Mayday! Mayday!

Mayday! Mayday! One of the perks of going to high school on the upper east side of Manhattan was that our outdoor gym classes were held in Central Park. Now, gym class was not one of my all-time favorites (skinny, spastic, sissy that I was/am), but having gym in Central Park often gave me things to pay attention to other than baseball, lacrosse, or running around the Resorvoir (1.7 miles of tedium). I remember one lovely spring day, as I was trying not to pay an unwarranted amount of attention to the rugby scrum, that I looked over and saw a huge crowd of kids actually dancing around a maypole. Braiding the ribbons as they pranced and everything. It was very Hair.

Saturday was a day for greeting the spring in a very Williamsburg way. My houseguest and I went over to Northside to get some coffee and pick up a few hipster knickknacks at the mini-mall, and we decided to stroll over to the waterfront and lounge in the sun on the old piers. As we walked down North 7th toward the water, we passed a half-dozen cute, wiry, shirtless punks who were doing some big spray-paint mural on the side of a building. One of them said, “You mean if we get paid this won’t be graffitti?” 50 feet later, we passed two musicians, one carrying a set of marching-band drums, one carrying a saxophone and looking all hipster-swing-band in his fedora, tank, and saggy Dickies.
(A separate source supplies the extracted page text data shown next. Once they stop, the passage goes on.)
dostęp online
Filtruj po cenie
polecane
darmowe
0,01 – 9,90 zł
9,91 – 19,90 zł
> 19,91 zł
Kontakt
Hipster swingboy was saying something tot the effect of, “Fuck man, I just can’t wait for all this fuckin’ Internet shit to wear off so fuckin’ everyone will forget about it and fuckin’ go back to normal and shit.” Obviously, he moved to Northside about two years ago instead of just the last year, so he’s engaging in Wiliamsburg’s favorite topic of conversation: How much better it was before. I chuckled not-so-silently. When we got down to the waterfront, we saw that the two guys were meeting up with the rest of their hot-jazz band for practice down by the water. We didn’t stay long enough to hear them start playing, but we eavesdropped while they listened to a tape of one of their shows, and it was cool to watch them wander around with a tuba and warm up. On the walk back to the subway, the punks were posing very carefully for seemingly candid shots in front of their mural-in-progress. One was stretched out in a very Fosse pose at the top of a ladder.